The Black Death of 1348 and the Great Plague of 1665 are probably the two main epidemics students of GCSE History will well recognise. But there were, of course, at least 40 more outbreaks that affected London in that time period. Shakespeare himself was born in April 1564, just as a plague that wiped out a quarter of the population of Stratford-Upon-Avon was dwindling away. This early confrontation with disease has invited scholars such as Jonathan Bate to view plague as “the single most powerful force shaping [Shakespeare’s] life and those of his contemporaries”.
In 1606, another plague swept through London, causing many playhouses to close and forcing The King’s Men “to get creative about performances” (Cohen 2020). They toured to as many plague-free rural towns as possible, and Shakespeare used this opportunity to write “three really extraordinary tragedies”: King Lear, Macbeth, and Antony and Cleopatra (Shapiro 2015).
The word “plague” comes up in my favourite of these three plays, King Lear, at some interesting moments. Consider Edmund asking his goddess Nature why he must “stand in the plague of custom” and allow his “legitimate” brother to have all his family’s wealth. Here, Edmund see following the status quo as a threat, and so employs some dastardly deeds to alter it. Consider how vile an insult this would have seemed: “thou art a boil, a plague-sore, an embossed carbuncle, in my corrupted blood”. That’s Lear to his daughter Goneril. Consider Gloucester’s chilling lines to the old man guiding him: “’Tis the times’ plague, when madmen lead the blind.”
Returning to these lines in full knowledge of their context does little to alter their meaning, but certainly increases their effect. It attunes us to what’s important in this Lear: family, loyalty, compassion, love. Key themes that resonate now as they would have done then. But for me, and most of all, reading of Shakespeare’s ability to work despite the plague gives me hope. Theatres might close, but theatre-making can never stop. Of course, there are those right now who are not in a position to settle down and write plays. Financial and job insecurity, the possible economic burden of care, the threat of ill health: these are real issues faced by a lot of people. But for those who can stay at home in some comfort, now is the time to be creative. Re-engage with those projects set aside last year. Re-convene that writers’ circle online. Re-edit that script one more time. If Shakespeare could manage it, so can we.
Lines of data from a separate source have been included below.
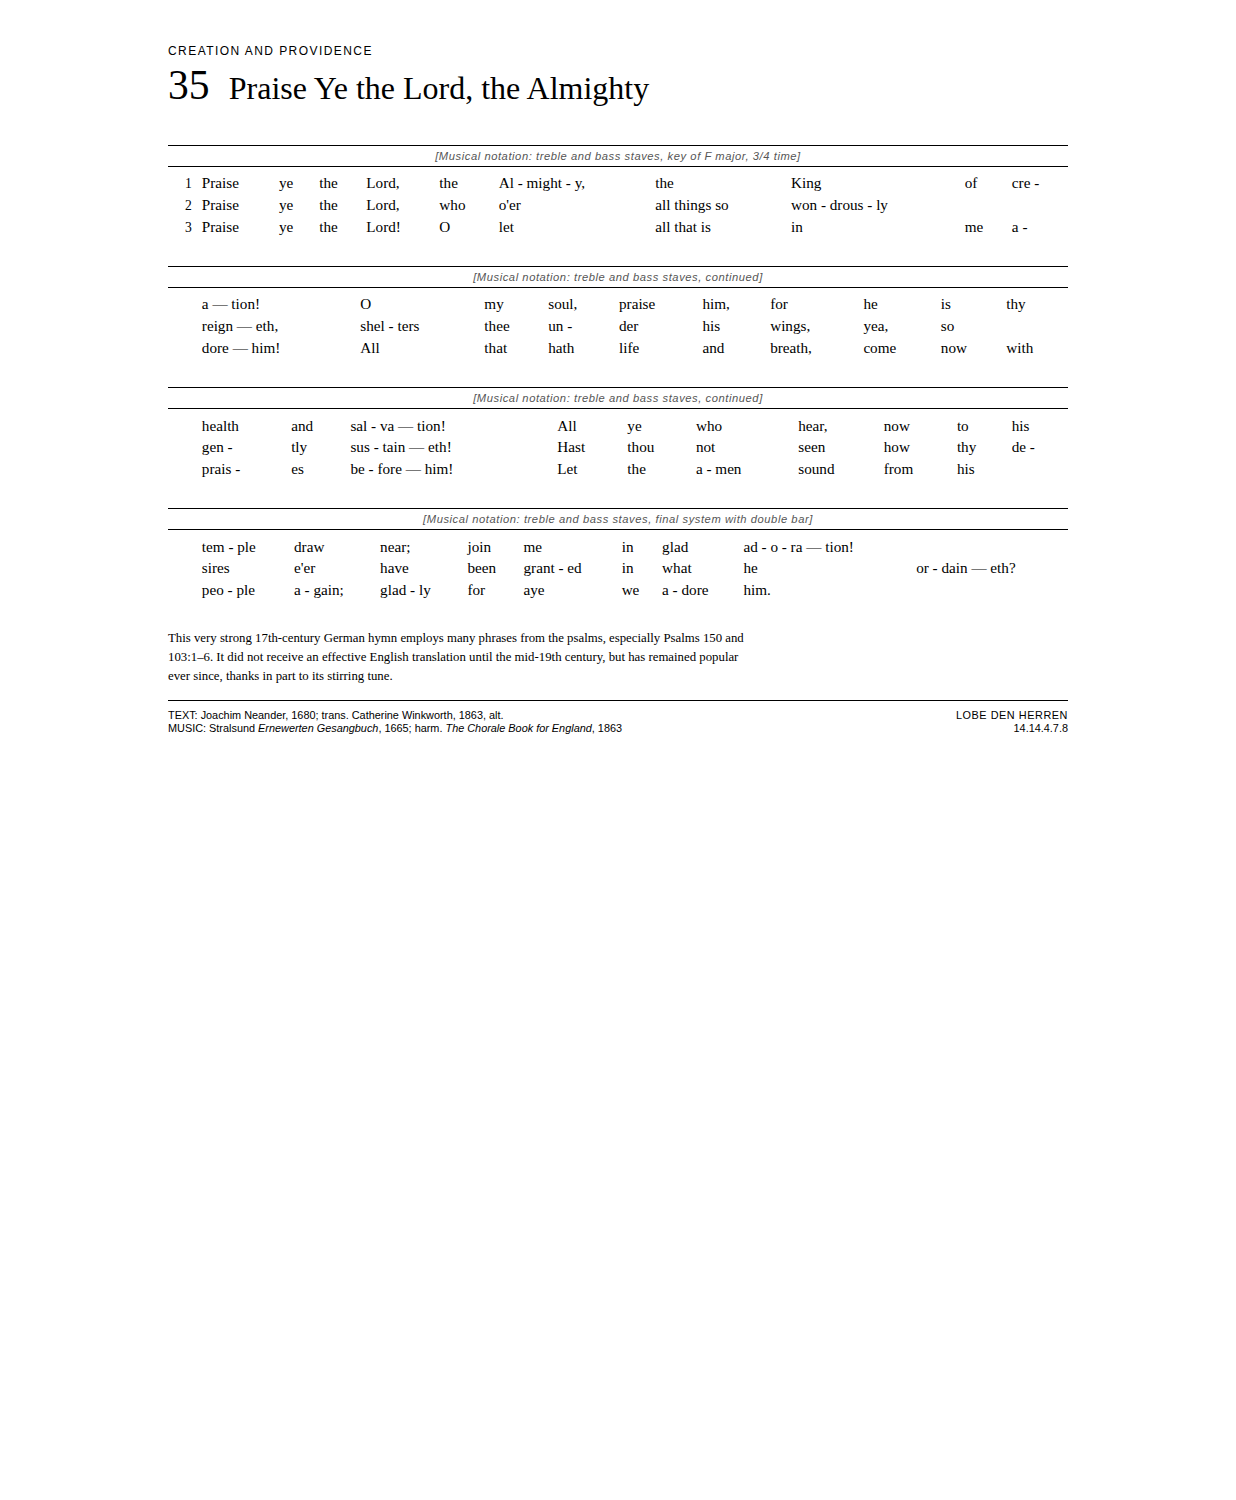Creation and Providence
35 Praise Ye the Lord, the Almighty
[Musical notation: treble and bass staves, key of F major, 3/4 time]
| 1 | Praise | ye | the | Lord, | the | Al - might - y, | the | King | of | cre - |
| 2 | Praise | ye | the | Lord, | who | o'er | all things so | won - drous - ly | | |
| 3 | Praise | ye | the | Lord! | O | let | all that is | in | me | a - |
[Musical notation: treble and bass staves, continued]
| | a — tion! | O | my | soul, | praise | him, | for | he | is | thy |
| | reign — eth, | shel - ters | thee | un - | der | his | wings, | yea, | so | |
| | dore — him! | All | that | hath | life | and | breath, | come | now | with |
[Musical notation: treble and bass staves, continued]
| | health | and | sal - va — tion! | All | ye | who | hear, | now | to | his |
| | gen - | tly | sus - tain — eth! | Hast | thou | not | seen | how | thy | de - |
| | prais - | es | be - fore — him! | Let | the | a - men | sound | from | his | |
[Musical notation: treble and bass staves, final system with double bar]
| | tem - ple | draw | near; | join | me | in | glad | ad - o - ra — tion! |
| | sires | e'er | have | been | grant - ed | in | what | he | or - dain — eth? |
| | peo - ple | a - gain; | glad - ly | for | aye | we | a - dore | him. |
This very strong 17th-century German hymn employs many phrases from the psalms, especially Psalms 150 and 103:1–6. It did not receive an effective English translation until the mid-19th century, but has remained popular ever since, thanks in part to its stirring tune.
TEXT: Joachim Neander, 1680; trans. Catherine Winkworth, 1863, alt.
MUSIC: Stralsund Ernewerten Gesangbuch, 1665; harm. The Chorale Book for England, 1863
LOBE DEN HERREN
14.14.4.7.8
Bate, Jonathan. Soul of the Age: A Biography of the Mind of William Shakespeare. Random House, 2010.
Cohen, Ben. “The Infectious Pestilence Did Reign.” Slate, March 10th 2020, https://slate.com/culture/2020/03/shakespeare-plague-influence-hot-hand-ben-cohen.html. Accessed on 20th March 2020.
Museum of London. “London Plagues: 1348 – 1665.” MuseumofLondon.org.uk, 2011, https://www.museumoflondon.org.uk/application/files/5014/5434/6066/london-plagues-1348-1665.pdf. Accessed on 20th March 2020.
Shakespeare, William. King Lear. Online version created by Jeremy Hylton, http://shakespeare.mit.edu/lear/full.html. Accessed on 20th March 2020.
Shapiro, James. 1606: William Shakespeare and the Year of Lear. Faber & Faber, 2015.